**Exercise instructions**
Sort through the data and copy the lines holding the word "state".

Saved entries:
☆ ☆ ☆ ☆
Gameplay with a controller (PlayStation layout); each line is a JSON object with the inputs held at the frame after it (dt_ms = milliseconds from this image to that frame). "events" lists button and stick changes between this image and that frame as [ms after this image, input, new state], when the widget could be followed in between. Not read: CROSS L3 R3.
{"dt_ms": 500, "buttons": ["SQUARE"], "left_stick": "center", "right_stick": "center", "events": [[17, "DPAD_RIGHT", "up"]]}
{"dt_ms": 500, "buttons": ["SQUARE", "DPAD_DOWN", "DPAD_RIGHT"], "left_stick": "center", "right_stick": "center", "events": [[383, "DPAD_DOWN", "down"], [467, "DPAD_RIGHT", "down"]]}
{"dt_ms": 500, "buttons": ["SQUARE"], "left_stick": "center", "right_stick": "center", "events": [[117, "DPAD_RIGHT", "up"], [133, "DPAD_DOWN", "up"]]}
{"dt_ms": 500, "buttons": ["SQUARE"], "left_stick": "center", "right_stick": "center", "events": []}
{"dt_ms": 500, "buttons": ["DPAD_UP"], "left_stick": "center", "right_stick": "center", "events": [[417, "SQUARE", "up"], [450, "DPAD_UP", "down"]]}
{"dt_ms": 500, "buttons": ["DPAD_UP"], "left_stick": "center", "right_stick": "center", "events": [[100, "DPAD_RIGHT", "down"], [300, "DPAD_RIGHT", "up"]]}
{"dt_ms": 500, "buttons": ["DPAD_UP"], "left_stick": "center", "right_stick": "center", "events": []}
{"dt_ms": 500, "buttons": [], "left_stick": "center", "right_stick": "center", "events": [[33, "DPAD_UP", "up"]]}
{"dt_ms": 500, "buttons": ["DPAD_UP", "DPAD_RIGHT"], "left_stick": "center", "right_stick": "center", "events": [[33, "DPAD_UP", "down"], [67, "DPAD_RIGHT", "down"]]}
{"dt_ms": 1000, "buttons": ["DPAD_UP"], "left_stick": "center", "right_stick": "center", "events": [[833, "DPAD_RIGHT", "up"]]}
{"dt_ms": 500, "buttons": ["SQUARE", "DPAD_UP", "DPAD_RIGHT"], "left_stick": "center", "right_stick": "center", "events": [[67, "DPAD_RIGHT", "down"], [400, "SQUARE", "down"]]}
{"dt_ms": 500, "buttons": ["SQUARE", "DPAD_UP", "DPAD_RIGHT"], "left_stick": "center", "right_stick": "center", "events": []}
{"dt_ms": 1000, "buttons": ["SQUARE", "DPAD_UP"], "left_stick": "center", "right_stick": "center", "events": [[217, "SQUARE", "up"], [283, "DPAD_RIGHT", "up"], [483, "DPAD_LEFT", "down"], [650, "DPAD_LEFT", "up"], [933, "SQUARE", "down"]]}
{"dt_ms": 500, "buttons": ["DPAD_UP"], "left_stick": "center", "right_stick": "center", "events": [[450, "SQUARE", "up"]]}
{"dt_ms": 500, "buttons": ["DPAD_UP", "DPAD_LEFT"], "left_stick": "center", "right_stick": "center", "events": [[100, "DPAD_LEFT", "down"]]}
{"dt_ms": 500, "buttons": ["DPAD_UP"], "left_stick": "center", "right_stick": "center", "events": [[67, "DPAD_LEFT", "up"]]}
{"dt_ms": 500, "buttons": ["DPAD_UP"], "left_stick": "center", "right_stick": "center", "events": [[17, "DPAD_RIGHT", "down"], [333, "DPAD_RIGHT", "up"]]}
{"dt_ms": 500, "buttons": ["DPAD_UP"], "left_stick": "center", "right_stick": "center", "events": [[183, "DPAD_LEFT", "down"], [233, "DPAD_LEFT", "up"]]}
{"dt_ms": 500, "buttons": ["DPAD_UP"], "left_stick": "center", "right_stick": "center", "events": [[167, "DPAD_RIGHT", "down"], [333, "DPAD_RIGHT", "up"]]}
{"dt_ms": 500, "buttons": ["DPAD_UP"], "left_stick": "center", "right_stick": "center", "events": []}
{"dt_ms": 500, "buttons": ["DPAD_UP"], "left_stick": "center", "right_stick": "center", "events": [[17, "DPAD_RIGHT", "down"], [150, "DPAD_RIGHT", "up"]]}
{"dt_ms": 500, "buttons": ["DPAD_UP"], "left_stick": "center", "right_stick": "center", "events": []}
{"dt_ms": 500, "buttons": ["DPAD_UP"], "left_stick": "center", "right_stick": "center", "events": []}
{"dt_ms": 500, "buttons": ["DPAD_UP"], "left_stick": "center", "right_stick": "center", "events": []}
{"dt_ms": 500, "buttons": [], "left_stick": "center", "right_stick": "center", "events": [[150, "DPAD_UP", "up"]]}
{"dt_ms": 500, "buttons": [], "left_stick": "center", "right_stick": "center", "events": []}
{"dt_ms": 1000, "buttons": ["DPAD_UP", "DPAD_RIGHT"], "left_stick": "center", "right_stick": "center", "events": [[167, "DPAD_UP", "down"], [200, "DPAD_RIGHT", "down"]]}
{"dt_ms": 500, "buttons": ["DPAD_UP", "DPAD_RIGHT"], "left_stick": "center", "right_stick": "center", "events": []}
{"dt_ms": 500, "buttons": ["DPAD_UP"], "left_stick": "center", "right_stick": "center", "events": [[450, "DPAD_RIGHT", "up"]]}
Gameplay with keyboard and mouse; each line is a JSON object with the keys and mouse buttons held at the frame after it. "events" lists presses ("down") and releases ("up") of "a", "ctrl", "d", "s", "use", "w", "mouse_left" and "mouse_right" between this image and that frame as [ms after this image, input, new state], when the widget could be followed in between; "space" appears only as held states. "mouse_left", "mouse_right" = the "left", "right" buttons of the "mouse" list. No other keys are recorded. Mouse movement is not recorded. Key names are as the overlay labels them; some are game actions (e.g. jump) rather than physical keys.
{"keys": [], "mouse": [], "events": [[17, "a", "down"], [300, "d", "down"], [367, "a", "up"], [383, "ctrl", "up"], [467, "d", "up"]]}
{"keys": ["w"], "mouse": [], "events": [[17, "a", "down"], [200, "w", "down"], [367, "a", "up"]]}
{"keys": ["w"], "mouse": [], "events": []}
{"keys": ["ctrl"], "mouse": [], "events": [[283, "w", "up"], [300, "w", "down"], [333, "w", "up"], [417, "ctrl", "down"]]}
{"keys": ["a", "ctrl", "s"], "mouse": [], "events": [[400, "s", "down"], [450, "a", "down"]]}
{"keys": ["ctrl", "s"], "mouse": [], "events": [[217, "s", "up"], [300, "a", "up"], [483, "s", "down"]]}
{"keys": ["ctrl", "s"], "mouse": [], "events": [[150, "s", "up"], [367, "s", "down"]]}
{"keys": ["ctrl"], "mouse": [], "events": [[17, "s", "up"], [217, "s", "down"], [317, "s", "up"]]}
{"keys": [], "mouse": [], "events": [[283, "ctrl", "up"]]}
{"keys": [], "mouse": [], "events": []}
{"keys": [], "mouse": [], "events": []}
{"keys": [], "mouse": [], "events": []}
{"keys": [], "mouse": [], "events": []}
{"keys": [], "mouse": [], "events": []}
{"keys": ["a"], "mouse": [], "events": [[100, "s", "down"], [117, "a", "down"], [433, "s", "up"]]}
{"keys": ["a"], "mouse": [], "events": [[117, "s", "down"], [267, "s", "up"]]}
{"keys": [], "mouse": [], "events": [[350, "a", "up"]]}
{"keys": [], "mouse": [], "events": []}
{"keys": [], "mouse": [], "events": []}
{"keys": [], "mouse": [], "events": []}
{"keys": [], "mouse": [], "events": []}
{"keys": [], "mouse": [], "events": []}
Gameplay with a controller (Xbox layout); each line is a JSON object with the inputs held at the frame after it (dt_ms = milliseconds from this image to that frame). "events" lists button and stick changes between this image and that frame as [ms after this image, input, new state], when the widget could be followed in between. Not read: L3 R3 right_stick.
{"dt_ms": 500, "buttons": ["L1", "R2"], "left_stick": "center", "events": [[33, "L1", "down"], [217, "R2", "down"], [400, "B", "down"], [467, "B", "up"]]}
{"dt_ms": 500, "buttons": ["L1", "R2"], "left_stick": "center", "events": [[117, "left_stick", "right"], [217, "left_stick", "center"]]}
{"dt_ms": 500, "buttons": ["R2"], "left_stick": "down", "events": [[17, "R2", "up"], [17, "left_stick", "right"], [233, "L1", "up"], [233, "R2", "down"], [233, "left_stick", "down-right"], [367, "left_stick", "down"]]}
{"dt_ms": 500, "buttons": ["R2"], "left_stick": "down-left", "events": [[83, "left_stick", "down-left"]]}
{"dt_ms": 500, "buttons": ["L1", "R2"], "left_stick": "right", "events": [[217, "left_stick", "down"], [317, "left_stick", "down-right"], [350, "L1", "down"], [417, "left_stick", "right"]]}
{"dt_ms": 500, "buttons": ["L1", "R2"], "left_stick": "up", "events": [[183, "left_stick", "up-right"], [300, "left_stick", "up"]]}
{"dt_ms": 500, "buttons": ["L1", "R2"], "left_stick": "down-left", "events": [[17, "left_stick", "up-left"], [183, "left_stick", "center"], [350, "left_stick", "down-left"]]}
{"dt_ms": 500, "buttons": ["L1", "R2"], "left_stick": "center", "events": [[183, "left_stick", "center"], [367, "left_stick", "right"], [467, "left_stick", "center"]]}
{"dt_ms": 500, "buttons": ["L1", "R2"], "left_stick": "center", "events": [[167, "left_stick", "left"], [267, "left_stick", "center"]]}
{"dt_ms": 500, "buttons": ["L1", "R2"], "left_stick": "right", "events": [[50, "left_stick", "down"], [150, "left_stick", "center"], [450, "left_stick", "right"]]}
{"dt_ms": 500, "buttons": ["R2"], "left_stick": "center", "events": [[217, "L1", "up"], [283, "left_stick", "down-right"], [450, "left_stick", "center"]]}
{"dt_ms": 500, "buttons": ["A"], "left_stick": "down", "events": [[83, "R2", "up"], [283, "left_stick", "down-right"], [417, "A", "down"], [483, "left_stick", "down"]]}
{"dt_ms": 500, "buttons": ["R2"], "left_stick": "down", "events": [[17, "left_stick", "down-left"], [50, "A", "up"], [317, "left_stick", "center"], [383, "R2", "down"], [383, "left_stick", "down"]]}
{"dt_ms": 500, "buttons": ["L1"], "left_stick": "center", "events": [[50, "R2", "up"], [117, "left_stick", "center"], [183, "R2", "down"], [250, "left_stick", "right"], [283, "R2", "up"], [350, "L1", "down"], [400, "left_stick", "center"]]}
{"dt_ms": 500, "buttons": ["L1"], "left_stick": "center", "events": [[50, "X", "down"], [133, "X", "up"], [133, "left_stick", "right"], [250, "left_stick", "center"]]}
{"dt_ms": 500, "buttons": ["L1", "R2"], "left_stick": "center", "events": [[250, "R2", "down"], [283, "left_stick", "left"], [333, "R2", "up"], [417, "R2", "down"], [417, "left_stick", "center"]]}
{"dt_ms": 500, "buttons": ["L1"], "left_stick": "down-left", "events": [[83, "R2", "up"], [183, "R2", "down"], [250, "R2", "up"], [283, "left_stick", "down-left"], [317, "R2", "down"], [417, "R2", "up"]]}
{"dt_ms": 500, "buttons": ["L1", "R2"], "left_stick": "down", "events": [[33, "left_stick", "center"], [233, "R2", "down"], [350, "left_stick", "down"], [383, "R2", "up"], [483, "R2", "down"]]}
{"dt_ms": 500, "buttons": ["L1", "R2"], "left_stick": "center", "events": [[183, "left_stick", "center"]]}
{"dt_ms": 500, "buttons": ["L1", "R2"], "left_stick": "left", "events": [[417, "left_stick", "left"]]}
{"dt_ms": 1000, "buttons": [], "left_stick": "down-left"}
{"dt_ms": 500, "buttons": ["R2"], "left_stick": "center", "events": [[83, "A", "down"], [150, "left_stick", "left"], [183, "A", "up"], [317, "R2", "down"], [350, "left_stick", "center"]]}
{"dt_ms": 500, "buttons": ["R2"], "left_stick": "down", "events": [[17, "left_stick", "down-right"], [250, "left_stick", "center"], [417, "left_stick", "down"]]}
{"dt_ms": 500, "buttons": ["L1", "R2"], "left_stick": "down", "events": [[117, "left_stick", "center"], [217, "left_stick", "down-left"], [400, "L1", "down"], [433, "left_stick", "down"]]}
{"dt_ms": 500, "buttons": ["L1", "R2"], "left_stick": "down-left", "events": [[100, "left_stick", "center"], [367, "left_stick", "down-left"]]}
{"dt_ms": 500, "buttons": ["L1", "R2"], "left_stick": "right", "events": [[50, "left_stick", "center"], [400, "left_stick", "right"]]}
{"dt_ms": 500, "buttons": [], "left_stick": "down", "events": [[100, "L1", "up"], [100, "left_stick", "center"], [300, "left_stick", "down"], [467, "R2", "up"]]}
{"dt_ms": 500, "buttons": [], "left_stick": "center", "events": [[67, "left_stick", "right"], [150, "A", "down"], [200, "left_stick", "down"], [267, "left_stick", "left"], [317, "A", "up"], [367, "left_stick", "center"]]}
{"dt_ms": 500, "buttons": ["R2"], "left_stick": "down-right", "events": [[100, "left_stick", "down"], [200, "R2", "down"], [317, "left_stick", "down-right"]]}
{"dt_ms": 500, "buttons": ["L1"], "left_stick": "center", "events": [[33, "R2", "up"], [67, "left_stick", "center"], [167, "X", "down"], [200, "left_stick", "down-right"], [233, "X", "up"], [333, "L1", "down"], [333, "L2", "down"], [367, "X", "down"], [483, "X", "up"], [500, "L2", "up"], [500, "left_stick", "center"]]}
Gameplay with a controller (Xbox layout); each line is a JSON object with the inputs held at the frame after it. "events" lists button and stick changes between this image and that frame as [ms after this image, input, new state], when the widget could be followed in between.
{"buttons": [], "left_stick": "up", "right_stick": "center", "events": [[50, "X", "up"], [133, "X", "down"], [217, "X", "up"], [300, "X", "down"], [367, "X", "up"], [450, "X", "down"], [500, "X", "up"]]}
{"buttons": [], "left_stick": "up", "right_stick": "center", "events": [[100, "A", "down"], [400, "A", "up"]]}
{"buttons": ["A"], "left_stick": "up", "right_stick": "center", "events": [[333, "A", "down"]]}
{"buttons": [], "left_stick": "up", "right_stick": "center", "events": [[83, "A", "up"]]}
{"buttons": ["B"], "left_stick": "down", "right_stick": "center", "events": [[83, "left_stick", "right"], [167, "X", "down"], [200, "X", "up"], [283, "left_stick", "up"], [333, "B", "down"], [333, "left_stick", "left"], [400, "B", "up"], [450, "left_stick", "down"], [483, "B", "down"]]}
☆ ☆ ☆ ☆
**Written answer**
Gameplay with a controller (PlayStation layout); each line is a JSON object with the inputs held at the frame after it (dt_ms = milliseconds from this image to that frame). "events" lists button and stick changes between this image and that frame as [ms after this image, input, new state], when the widget could be followed in between. Not read: CROSS L3 R3.
Gameplay with keyboard and mouse; each line is a JSON object with the keys and mouse buttons held at the frame after it. "events" lists presses ("down") and releases ("up") of "a", "ctrl", "d", "s", "use", "w", "mouse_left" and "mouse_right" between this image and that frame as [ms after this image, input, new state], when the widget could be followed in between; "space" appears only as held states. "mouse_left", "mouse_right" = the "left", "right" buttons of the "mouse" list. No other keys are recorded. Mouse movement is not recorded. Key names are as the overlay labels them; some are game actions (e.g. jump) rather than physical keys.
Gameplay with a controller (Xbox layout); each line is a JSON object with the inputs held at the frame after it (dt_ms = milliseconds from this image to that frame). "events" lists button and stick changes between this image and that frame as [ms after this image, input, new state], when the widget could be followed in between. Not read: L3 R3 right_stick.
Gameplay with a controller (Xbox layout); each line is a JSON object with the inputs held at the frame after it. "events" lists button and stick changes between this image and that frame as [ms after this image, input, new state], when the widget could be followed in between.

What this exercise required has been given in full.